I knew I liked watching the Lord of the Rings trilogy. But what I didn't expect, was how I would attach myself to the Hobbit- like a moth to a big, warm light. You can't help but root for Bilbo in all of his naive hobbity self. I quickly learned that if you tell anyone you are planning on visiting New Zealand, a conversation about LOTR is going to happen. Typically, it's within some semblance of: epic scenery, Milford Sound, Lord of the Rings, kiwis, and extreme sports, in no particular order. It was a no brainer- we knew we had to visit the Shire to see the wondrous sight for ourselves.
Me: Notices car drifting too close to the left shoulder, touching the road line
Me: "Hey, LINE"
Husband: Dutifully adjusts
Me: Back to sleep, then wakes up several moments later..."LINE"
Husband: Begrudgingly adjusts
Me: Nods off for a few minutes
...that went on for 2 hours until we got to Cambridge, where we were staying. We arrived in the middle of a meaty downpour, which New Zealanders are clearly not phased by. The grandchildren of the Earthstead Villas hosts were happily splashing around, calling out to each other in their adorable accents.
New Zealanders: Soaked? No worries.
Me: Awkwardly cowering underneath my hoodie and yellow slicker, hopping around puddles like they were hot pools of lava.
We had a lengthy chat with the undeniably affable owner Alastair, who smiled broadly at our every response. He's the kind of person who is clearly living the dream. Their farm and home is completely magical... just check out the breakfast we ate. Freshly churned butter, milk from the cow over there, honey from the beehive, bread baked by his co-owner and wife Susie...
After we were settled, I gingerly observed my husband attempt to MacGyver coffee into tea satchels because we couldn't figure out how to work the french press. Let's just say our efforts were futile, so we headed out to Hobbiton un-caffeinated.
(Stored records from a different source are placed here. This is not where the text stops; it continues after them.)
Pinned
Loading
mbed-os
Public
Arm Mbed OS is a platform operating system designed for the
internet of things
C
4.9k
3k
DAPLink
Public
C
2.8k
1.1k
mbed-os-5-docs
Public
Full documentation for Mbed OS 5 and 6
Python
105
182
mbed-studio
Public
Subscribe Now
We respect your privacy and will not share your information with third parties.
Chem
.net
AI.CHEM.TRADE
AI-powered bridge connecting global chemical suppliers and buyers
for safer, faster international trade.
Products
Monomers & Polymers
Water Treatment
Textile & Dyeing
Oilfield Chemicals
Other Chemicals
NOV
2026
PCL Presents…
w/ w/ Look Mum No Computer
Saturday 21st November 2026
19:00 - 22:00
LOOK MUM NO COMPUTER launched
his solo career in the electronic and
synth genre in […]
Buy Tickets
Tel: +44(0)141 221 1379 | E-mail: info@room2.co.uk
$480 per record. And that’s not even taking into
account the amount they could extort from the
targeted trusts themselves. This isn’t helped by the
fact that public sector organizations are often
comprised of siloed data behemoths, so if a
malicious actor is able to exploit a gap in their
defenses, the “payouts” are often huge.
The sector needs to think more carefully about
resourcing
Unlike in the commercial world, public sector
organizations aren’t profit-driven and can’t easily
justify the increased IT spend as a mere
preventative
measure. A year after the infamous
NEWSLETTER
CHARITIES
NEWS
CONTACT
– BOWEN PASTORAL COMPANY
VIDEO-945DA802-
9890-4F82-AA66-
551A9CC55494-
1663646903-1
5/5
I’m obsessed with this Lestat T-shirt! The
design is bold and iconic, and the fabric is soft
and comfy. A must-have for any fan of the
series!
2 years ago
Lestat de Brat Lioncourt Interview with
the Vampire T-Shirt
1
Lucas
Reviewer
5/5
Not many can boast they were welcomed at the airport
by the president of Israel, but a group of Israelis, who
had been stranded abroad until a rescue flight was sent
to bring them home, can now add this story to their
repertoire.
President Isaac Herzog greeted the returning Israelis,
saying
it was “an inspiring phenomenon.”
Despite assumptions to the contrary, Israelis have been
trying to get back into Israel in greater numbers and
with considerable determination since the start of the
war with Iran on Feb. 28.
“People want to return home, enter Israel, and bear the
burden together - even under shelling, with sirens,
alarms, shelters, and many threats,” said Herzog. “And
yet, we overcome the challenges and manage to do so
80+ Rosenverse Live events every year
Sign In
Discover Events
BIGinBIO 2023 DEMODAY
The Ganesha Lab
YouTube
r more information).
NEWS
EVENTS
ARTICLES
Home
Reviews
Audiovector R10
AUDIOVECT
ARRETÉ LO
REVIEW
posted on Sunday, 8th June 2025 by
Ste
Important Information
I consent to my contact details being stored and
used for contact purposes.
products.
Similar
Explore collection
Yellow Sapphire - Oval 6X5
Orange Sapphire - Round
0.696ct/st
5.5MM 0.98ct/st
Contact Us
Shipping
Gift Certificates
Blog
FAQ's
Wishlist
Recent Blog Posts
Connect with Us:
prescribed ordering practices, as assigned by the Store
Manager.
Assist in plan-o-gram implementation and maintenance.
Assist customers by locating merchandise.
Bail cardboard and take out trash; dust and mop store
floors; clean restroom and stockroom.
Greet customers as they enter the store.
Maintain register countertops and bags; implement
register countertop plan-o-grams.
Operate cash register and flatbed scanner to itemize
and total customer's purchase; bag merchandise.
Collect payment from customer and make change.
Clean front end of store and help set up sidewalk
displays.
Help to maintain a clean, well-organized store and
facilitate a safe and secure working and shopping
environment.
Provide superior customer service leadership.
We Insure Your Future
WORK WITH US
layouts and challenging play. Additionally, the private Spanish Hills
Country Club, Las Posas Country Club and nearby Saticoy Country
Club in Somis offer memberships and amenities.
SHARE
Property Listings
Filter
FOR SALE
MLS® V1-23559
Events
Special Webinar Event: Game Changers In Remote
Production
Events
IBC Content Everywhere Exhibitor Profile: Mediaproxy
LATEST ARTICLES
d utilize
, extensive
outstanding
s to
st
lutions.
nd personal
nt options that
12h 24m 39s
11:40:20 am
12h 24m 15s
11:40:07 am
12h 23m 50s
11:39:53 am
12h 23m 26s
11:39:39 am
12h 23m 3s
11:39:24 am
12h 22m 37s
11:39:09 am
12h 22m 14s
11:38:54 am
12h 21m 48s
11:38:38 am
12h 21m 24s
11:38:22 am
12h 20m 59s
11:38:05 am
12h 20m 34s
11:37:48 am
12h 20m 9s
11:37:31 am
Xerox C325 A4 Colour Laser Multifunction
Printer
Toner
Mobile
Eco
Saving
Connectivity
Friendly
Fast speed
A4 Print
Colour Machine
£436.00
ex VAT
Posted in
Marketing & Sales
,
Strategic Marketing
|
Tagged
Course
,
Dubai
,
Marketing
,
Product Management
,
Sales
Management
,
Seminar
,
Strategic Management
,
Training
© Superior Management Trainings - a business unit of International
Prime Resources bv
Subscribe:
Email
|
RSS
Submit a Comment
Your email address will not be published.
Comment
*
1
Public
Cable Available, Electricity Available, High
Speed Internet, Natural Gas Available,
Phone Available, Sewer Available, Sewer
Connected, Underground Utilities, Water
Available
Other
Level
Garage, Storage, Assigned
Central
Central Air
The Shire is built smack dab in the middle of an existing family farm. After the movie came and went, this family saw the business opportunity and renovated for tourism. Their family cat "Pickles", has gone along for the crazy ride and is a regular fixture there; either sleeping by the fire in the Green Dragon Inn or greeting visitors as they enter.
All of the hobbit homes are facades, except for one hole where the door swings open just enough to go inside and snap a picture. Upkeep requires an insane amount of gardening and work, but let me assure you, this place is on point. Some of the knick knacks and vegetables are props, but a lot are also genuine. Even the little mini gardens outside of some of the homes are real. Pickles the cat must be in heaven here.
Our evening rounded out with a final tour of the Shire by lantern, a little group dancing-jig session by the party tree, and one last look at the glowing village. Hobbiton truly lived up to, and exceeded my expectations. The feast is a must-do. Be sure you plan your visit accordingly to make it happen. My single regret of the day was not purchasing this Gollum figurine (what a gem) in the gift shop. Alas, such is life.